A lively assortment of comic verses, short prose pieces, and illustrated vignettes that lampoon everyday life on the frontier and in small towns. Individual items portray bungled schemes, animal mishaps, social embarrassments, and civic or courtroom absurdities presented with ironic twists. Many pieces are brief rhymes or tall tales while others develop longer humorous narratives, and most are paired with spirited drawings that amplify physical gags and visual punch lines. The overall tone is playful and satirical, aiming to amuse by exposing human foibles through slapstick situations and witty observation.

VISITING A SCHOOL.

Accepting an invitation extended by the principal of an uptown school, I visited that institution to-day. The masses of young humanity a person finds in these temples of instruction is something amazingly impressive.

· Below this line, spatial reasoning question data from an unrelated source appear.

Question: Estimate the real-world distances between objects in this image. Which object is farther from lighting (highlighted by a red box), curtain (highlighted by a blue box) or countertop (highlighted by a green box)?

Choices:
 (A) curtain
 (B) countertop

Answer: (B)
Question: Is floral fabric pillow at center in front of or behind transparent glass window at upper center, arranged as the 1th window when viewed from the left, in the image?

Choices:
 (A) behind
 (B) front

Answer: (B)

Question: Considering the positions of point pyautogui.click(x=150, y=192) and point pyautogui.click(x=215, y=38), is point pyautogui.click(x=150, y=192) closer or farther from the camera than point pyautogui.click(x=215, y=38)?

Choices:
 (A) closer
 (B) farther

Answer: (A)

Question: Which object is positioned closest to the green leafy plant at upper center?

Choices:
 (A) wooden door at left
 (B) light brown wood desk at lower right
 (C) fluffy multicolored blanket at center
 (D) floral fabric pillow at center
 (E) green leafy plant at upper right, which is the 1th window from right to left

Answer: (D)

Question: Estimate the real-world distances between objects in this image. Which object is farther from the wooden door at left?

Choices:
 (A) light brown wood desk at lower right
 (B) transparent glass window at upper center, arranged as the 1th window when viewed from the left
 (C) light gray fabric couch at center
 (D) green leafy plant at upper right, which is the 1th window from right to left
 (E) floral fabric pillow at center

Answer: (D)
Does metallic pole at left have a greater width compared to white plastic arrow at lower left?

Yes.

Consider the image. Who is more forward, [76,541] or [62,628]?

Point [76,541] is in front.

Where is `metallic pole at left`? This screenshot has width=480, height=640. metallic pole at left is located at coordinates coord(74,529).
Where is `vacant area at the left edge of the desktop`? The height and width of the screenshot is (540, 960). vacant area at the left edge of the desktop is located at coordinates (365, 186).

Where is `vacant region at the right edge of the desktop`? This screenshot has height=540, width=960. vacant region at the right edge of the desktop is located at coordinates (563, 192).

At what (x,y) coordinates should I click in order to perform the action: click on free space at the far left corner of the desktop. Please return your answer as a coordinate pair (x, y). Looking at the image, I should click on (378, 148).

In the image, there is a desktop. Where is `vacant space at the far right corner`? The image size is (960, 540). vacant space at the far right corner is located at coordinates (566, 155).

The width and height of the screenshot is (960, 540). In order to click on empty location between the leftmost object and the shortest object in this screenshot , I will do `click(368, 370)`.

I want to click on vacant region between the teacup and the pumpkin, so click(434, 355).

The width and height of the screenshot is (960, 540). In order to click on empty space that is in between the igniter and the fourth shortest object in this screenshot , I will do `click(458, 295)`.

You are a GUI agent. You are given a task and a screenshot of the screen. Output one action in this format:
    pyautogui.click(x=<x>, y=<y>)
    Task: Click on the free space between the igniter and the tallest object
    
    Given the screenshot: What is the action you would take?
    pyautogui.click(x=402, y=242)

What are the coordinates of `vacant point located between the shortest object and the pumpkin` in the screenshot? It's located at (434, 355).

Eight or nine hundred scholars are attending the one school on which I bestowed my attentions to-day.

HEAD OF HIS CLASS.

FOOT OF HER CLASS.

This article must be embellished with a faithful sketch of the boy who stood at the head of his class. How he felt at that moment, I couldn’t say, never having any experience in the position myself. He looked happy and confident, however, and snapped eagerly at the words as they fell from the teacher’s lips, much as a hungry dog does at the crumbs falling from a table. But my sympathies were decidedly with the little contortionist who stood mournfully at the foot of her class. I knew how that was myself. I had been “yar,” and I regretted I wasn’t a ventriloquist, that I might from afar whisper in her ear, and assist her over some clogging syllables. If she could have gone into the yard, where I noticed a scholar of the senior class throwing herself in a delirium of joy, brought about by a skipping-rope, she would probably have acquitted herself in a creditable manner, and won the praise of all, for however inferior a person may be to another in some matters, when they can choose their game they often reverse the order, and peradventure the poor stammering scholar could have skipped the skirts off those jogging ahead of her in the common speller.